» Exercícios propostos
- a) Liste as características que, segundo o primeiro parágrafo do texto sobre a Índia, compõem a imagem da nova Índia.
- b) Responda com base no texto sobre a Índia:
(i) Que parcela dos indianos vive com menos de US$ 2 por dia?
(ii) Qual é a população combinada de Bihar e Uttar Pradesh que fica sem eletricidade durante grande parte do dia?
(iii) Que cargo ocupa Joydeep Gupta?
- c) Transcreva do texto sobre a Índia o trecho que começa nas palavras "Por Murali Krishnan*" e termina depois de "elétrica do país.".

» Texto
....................

Por Murali Krishnan*

01/12/2009 13h38

A imagem da nova Índia é a de uma nação em progresso: rápido crescimento econômico, aumento da classe média, grandes projetos de infraestrutura e contratos de negócios em todo o mundo. Tudo isso sugere que a Índia poderá ser a próxima China, a próxima superpotência econômica a emergir do mundo em desenvolvimento.

 

Mas há um outro lado na maior democracia do mundo: cerca de 60% dos indianos vivem com menos de US$ 2 por dia. Mais da metade dos mais de um bilhão de habitantes do país carece de acesso formal à eletricidade. Em alguns dos Estados mais populosos da Índia, como Bihar e Uttar Pradesh, uma população combinada de 250 milhões de habitantes não tem eletricidade durante grande parte do dia, enquanto as aldeias em grande parte do interior da Índia nem mesmo estão ligadas à rede elétrica do país.

 

Diante deste cenário –e o imperativo nacional urgente de reduzir a pobreza e melhorar a educação e saúde– é que a Índia enfrenta a questão de como tratar a mudança climática. Por anos, o governo indiano vê o aquecimento global por seu prisma doméstico, argumentando que limites obrigatórios às emissões de gases do efeito retardariam seu crescimento econômico explosivo e que, de qualquer forma, são os países industrializados que devem arcar com a responsabilidade de resolver um problema que começaram décadas atrás.

 

AP/Ajit Solanki
Homens em rio poluído em Ahmadabad
UOL MEIO AMBIENTE
UOL INTERNACIONAL
Nestes assuntos, as autoridades indianas e líderes empresarias parecem de acordo. A ponto de existir um lobby a respeito da política sobre mudança climática, ele parece parte do diálogo entre o governo e as empresas sobre como dar continuidade ao progresso econômico. As ONGs ambientais que defendem medidas mais duras têm pouca participação na discussão. “As opiniões das ONGs são requisitadas em algumas políticas. Mas quando se trata de ocupar uma cadeira à mesa nas negociações, isso não acontece”, diz Joydeep Gupta, secretário do Fórum dos Jornalistas Ambientais na Índia.

....................

» Dados extraídos
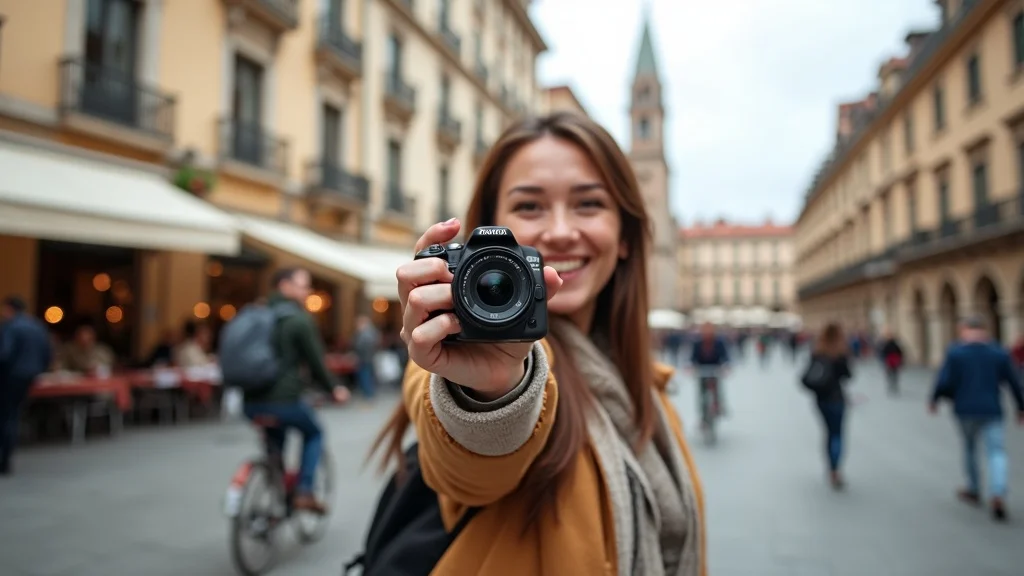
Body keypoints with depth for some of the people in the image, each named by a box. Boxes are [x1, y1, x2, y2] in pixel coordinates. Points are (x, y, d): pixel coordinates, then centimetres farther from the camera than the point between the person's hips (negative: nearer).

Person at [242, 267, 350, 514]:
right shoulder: (299, 319, -8)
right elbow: (315, 362, -5)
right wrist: (333, 388, 11)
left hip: (251, 403, 6)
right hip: (283, 400, -6)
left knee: (275, 437, 34)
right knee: (314, 433, 21)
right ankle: (304, 492, 11)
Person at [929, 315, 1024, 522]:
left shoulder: (955, 352, -5)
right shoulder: (999, 352, 4)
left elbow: (944, 382, -10)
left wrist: (934, 401, 6)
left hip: (965, 410, -1)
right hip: (992, 411, 1)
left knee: (969, 449, 18)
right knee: (996, 451, -2)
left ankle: (974, 491, 28)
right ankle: (998, 493, -22)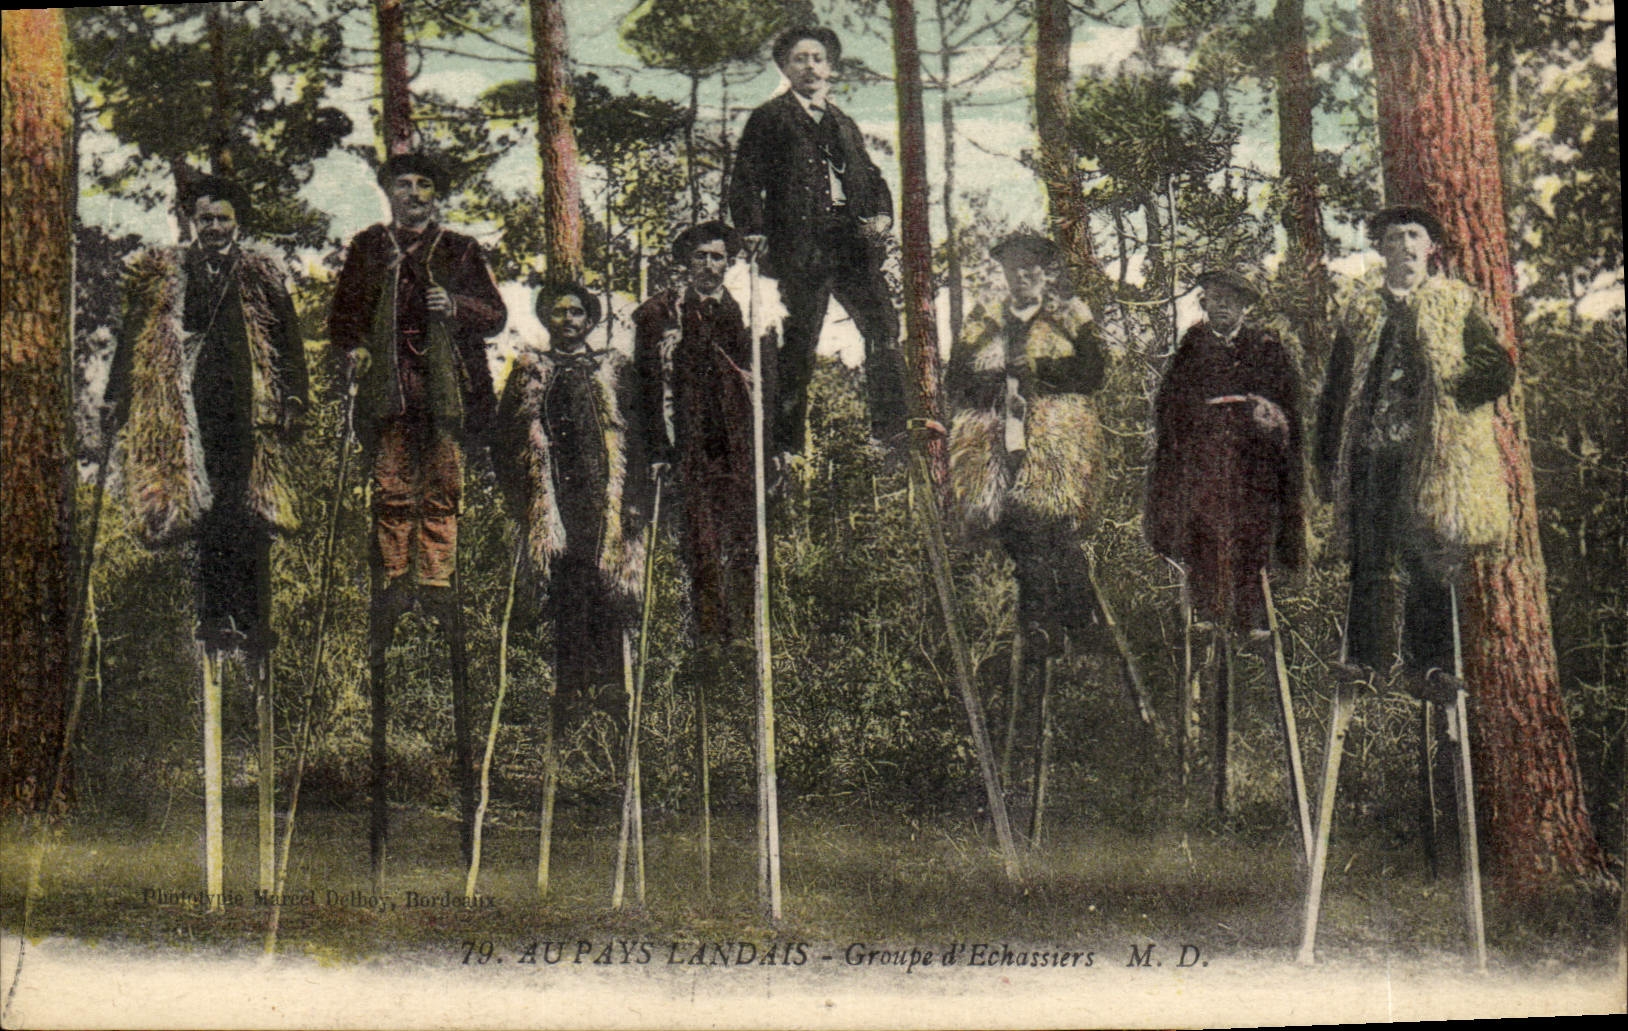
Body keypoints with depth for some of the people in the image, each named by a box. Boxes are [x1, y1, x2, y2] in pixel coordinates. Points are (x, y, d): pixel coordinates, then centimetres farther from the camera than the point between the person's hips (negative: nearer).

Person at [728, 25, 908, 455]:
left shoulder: (844, 124, 25)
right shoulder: (769, 119, 9)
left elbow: (872, 176, 27)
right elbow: (746, 182, 1)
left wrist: (882, 215, 6)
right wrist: (754, 232, -14)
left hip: (852, 239, 4)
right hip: (801, 245, -4)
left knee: (883, 327, -8)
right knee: (799, 344, -4)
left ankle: (892, 431, -4)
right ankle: (787, 443, 3)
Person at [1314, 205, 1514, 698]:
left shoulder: (1455, 304, 10)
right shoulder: (1361, 307, 14)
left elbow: (1498, 371, 4)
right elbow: (1335, 390, 15)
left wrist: (1449, 394, -11)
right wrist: (1328, 457, 10)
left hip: (1430, 453, -1)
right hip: (1370, 451, 1)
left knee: (1430, 561, -1)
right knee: (1367, 560, 0)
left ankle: (1426, 665, 4)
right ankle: (1366, 655, 8)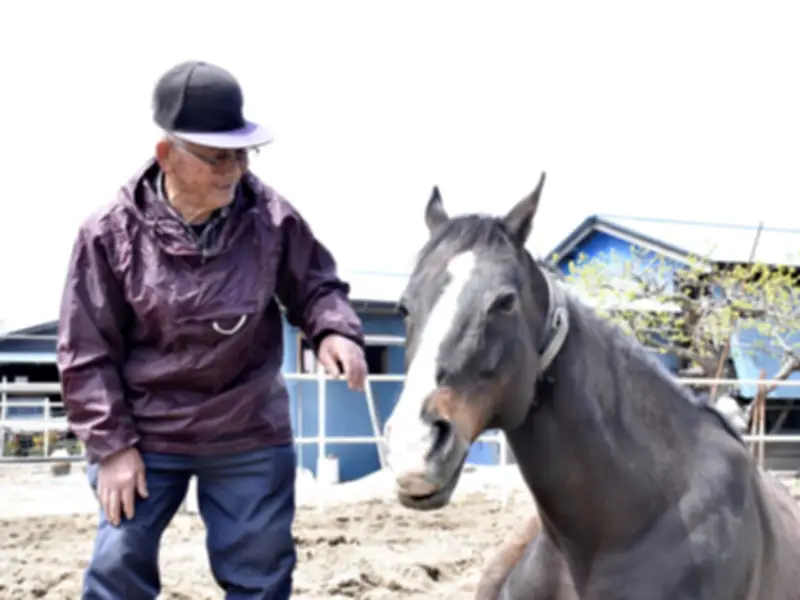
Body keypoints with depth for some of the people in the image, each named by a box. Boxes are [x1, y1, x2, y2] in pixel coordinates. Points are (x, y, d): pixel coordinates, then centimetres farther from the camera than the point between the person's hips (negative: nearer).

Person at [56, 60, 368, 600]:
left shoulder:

....................

» Respostas
- a)
- Rápido crescimento econômico
- Aumento da classe média
- Grandes projetos de infraestrutura
- Contratos de negócios em todo o mundo

- b)
(i) Cerca de 60%.
(ii) 250 milhões de habitantes.
(iii) Secretário do Fórum dos Jornalistas Ambientais na Índia.

- c)
Por Murali Krishnan*

01/12/2009 13h38

A imagem da nova Índia é a de uma nação em progresso: rápido crescimento econômico, aumento da classe média, grandes projetos de infraestrutura e contratos de negócios em todo o mundo. Tudo isso sugere que a Índia poderá ser a próxima China, a próxima superpotência econômica a emergir do mundo em desenvolvimento.

 

Mas há um outro lado na maior democracia do mundo: cerca de 60% dos indianos vivem com menos de US$ 2 por dia. Mais da metade dos mais de um bilhão de habitantes do país carece de acesso formal à eletricidade. Em alguns dos Estados mais populosos da Índia, como Bihar e Uttar Pradesh, uma população combinada de 250 milhões de habitantes não tem eletricidade durante grande parte do dia, enquanto as aldeias em grande parte do interior da Índia nem mesmo estão ligadas à rede elétrica do país.